Which is to say, problems are what establishes a paradigm. It's way easier to get a group of people to agree that "thing no go", than it is to get them to agree on the inherent nature of thing-ness and go-ness. And when someone finally makes thing go, everyone looks around and kinda has to concede that, whatever their opinion was of that person's ontology, they sure did make thing go. (And then I think the Wentworth/Greenblatt discussion above is about whether the method used to make thing go will be useful for making other things go, which is indeed required for actually establishing a new paradigm.)

That said, I think that the way that an individual scientist decides what ideas to pursue should usually route though things more like “is this getting me closer to understanding what’s happening”, but that external people are going to track "are problems getting solved", and so it's probably a good idea for most of the individual scientists to occasionally reflect on how likely their ideas are to make progress on (paradigm-setting) problems.

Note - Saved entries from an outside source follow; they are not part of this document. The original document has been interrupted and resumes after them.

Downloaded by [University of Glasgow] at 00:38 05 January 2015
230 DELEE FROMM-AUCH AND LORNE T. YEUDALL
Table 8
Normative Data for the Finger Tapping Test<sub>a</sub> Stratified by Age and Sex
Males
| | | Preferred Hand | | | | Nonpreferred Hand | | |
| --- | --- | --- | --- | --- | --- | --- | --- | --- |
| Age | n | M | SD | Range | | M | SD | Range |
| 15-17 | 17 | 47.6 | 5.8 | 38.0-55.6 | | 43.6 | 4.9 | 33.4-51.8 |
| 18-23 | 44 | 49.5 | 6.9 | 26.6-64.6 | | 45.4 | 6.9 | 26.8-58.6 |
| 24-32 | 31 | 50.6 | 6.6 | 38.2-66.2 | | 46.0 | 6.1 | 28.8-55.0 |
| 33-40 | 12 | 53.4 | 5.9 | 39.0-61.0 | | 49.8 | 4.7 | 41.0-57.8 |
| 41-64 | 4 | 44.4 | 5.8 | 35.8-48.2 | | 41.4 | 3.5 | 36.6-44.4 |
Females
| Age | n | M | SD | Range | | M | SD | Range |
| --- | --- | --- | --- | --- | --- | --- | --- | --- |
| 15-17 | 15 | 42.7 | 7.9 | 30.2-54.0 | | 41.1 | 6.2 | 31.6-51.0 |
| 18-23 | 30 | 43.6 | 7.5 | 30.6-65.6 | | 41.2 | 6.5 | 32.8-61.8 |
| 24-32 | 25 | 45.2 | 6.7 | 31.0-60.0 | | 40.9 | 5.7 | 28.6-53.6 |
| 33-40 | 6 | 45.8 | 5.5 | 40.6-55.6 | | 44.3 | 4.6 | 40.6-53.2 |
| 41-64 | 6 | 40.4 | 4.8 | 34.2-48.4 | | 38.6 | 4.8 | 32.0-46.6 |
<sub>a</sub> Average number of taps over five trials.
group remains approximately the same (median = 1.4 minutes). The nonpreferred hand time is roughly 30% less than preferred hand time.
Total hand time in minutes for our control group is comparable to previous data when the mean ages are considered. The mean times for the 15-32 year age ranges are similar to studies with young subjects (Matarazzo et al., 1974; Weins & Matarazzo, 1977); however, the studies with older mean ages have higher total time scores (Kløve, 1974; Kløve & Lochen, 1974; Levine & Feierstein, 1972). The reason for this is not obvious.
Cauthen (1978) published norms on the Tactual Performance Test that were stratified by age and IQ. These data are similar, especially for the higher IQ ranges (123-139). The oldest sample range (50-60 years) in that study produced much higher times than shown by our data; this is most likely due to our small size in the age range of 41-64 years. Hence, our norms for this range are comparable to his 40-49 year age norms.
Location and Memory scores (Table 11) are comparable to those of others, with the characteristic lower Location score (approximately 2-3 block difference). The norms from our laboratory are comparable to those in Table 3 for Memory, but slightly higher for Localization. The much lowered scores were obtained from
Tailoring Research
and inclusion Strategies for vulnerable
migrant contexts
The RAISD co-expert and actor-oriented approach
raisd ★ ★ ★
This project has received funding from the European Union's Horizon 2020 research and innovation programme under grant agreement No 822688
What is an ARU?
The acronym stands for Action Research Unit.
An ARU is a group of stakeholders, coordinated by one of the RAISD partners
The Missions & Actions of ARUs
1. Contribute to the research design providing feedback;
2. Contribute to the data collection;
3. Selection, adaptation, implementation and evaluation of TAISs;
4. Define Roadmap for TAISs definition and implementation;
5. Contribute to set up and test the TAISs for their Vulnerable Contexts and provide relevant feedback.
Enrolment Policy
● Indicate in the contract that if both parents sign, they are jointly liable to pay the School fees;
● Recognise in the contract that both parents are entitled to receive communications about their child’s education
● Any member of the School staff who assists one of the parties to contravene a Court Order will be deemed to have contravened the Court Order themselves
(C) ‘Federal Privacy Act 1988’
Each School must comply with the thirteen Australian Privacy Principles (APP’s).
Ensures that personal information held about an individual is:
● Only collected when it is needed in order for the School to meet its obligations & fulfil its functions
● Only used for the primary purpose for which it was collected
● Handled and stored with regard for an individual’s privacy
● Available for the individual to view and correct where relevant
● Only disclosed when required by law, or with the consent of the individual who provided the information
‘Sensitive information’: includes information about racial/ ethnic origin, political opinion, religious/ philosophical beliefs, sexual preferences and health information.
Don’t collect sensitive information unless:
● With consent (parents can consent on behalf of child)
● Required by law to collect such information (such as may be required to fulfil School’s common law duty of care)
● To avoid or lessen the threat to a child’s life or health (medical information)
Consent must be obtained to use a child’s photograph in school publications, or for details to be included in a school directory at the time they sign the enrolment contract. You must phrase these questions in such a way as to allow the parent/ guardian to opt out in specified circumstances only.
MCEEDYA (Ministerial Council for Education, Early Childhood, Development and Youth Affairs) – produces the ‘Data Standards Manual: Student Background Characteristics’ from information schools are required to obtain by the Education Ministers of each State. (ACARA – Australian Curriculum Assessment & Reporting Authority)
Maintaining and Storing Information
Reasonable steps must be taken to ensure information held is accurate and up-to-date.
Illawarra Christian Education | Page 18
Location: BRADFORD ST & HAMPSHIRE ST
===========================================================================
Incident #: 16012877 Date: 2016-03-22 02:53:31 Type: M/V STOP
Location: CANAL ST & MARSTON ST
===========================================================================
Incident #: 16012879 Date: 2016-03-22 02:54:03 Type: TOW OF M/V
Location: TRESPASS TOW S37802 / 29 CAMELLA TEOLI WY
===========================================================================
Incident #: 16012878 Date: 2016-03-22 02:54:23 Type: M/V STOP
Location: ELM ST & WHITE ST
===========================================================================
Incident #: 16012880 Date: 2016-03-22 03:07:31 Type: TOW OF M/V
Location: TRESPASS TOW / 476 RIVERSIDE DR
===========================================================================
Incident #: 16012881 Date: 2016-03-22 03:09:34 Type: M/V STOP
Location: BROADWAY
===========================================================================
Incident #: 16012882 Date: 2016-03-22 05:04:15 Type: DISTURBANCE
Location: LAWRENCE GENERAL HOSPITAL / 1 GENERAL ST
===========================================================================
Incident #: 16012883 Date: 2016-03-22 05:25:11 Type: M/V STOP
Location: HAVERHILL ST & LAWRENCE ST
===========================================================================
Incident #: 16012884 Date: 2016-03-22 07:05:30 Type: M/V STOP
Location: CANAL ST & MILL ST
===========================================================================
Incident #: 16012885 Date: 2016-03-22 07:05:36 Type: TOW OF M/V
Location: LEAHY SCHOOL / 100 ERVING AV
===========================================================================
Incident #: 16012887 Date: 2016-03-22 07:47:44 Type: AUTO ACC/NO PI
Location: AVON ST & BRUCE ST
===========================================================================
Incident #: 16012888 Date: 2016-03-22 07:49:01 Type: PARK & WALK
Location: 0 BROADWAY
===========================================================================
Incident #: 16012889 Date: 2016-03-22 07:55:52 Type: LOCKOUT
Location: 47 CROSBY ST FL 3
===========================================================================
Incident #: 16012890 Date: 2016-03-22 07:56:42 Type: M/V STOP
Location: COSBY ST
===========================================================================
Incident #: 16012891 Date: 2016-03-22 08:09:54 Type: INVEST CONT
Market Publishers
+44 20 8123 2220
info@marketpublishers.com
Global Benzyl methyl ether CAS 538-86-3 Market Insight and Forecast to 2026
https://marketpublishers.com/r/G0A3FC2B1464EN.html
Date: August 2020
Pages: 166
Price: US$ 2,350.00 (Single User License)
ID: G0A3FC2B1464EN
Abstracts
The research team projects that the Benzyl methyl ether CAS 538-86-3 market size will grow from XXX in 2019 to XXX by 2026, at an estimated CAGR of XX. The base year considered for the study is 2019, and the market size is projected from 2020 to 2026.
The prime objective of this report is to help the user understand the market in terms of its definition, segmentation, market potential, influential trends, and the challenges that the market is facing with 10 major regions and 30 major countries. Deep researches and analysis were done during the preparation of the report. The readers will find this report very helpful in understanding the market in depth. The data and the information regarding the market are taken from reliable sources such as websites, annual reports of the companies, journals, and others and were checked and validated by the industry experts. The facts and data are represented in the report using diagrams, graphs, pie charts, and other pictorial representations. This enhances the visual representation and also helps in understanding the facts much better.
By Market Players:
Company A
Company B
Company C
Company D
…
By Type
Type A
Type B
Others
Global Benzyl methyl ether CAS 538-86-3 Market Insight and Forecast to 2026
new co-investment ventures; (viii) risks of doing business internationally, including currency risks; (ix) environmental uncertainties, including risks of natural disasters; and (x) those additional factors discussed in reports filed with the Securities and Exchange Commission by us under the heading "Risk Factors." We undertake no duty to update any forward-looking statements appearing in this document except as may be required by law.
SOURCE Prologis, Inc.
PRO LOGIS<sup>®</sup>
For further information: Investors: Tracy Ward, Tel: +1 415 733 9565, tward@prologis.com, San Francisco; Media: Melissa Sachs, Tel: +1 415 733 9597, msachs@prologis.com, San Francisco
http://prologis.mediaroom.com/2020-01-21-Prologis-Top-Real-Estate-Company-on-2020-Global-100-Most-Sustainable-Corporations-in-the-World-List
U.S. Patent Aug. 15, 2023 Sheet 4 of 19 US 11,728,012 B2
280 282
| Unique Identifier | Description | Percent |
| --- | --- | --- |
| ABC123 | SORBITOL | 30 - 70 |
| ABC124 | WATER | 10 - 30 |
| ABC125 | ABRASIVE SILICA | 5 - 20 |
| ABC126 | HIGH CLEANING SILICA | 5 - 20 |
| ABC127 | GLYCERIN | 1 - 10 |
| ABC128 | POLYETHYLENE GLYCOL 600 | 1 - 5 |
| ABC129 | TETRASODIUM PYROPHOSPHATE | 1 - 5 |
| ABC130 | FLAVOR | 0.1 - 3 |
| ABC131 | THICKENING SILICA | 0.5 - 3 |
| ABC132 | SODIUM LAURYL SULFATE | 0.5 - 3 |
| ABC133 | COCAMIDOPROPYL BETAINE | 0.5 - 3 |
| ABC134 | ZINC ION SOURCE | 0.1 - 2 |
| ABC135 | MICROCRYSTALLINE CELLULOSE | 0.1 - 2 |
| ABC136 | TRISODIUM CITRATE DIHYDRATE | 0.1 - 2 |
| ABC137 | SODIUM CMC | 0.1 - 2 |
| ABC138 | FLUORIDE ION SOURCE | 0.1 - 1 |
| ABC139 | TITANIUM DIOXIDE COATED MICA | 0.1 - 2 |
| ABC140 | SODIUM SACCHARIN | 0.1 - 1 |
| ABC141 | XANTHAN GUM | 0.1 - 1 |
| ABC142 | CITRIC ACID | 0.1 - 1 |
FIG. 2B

(It is possible for the agreed-upon problem to be "everyone is confused", and possible for a new idea to simultaneously de-confused everyone, thus inducing a new paradigm. (You could say that this is what happened with the Church-Turing thesis.) But it's just pretty uncommon, because people's ontologies can be wildly different.)

When you say, "I think that more precisely articulating what our goals are with agent foundations/paradigmaticity/etc could be very helpful...", how compatible is that with more precisely articulating problems in agent foundations (whose solutions would be externally verifiable by most agent foundations researchers)?

Sorry if I got the names here or substance here wrong, I couldn't find the original thread, and it seemed slightly better to be specific so we could dig into a concrete example

FWIW, I don't seem to remember the exact conversation you mentioned (but it does sound sorta plausible). Also, I personally don't mind you using a fake example with me in it.

[Unimportant, but whatever] Quickly on the object level of the plausibly fictional conversation (lol):

had a bunch of traction on producing a plan that would at least reasonably help if we had to align superintelligent AIs in the near future.

I would more say "seems like it would reasonably help a lot in getting a huge amount of useful work out of AIs". (And then this work could plausibly help with aligning superintelligent AIs, but that isn't clearly the only or even main thing we're initially targeting.)

I would more say "seems like it would reasonably help a lot in getting a huge amount of useful work out of AIs". (And then this work could plausibly help with aligning superintelligent AIs, but that isn't clearly the only or even main thing we're initially targeting.)

Yeah I think if I thought more carefully before posting I'd have come up with this rephrasing myself. Matches my understanding of what you're going for.

Thanks for writing this! This is an idea that I think is pretty valuable and one that comes up fairly frequently when discussing different AI safety research agendas.

I think that there's a possibly useful analogue of this which is useful from the perspective of being deep inside a cluster of AI safety research and wondering whether it's good. Specifically, I think we should ask "does the value of my current line of research hinge on us basically being right about a bunch of things or does much of the research value come from discovering all the places we are wrong?".

One reason this feels like an important variant to me is that when I speak to people skeptical about the area of research I've been working in, they often seem surprised that I'm very much in agreement with them about a number of issues. Still, I disagree with them that the solution is to shift focus, so much as to try to work how the one paradigm might need to shift into another.